§ **Exercise objective**
Starting at the line with "neck: (50, 80)", retype each line exactly up to and including the final line of the records below.

:: Provided material ::

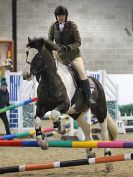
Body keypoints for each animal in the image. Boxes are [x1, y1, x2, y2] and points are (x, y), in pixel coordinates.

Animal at [22, 37, 117, 171]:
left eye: (38, 55)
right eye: (27, 53)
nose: (25, 75)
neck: (50, 80)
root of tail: (96, 81)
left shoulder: (65, 104)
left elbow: (54, 114)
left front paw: (60, 128)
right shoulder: (42, 106)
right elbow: (37, 120)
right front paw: (43, 142)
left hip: (100, 110)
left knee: (103, 133)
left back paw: (108, 161)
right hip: (76, 112)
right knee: (86, 127)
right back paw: (90, 152)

:::

§ **Finished exercise**
neck: (50, 80)
root of tail: (96, 81)
left shoulder: (65, 104)
left elbow: (54, 114)
left front paw: (60, 128)
right shoulder: (42, 106)
right elbow: (37, 120)
right front paw: (43, 142)
left hip: (100, 110)
left knee: (103, 133)
left back paw: (108, 161)
right hip: (76, 112)
right knee: (86, 127)
right back paw: (90, 152)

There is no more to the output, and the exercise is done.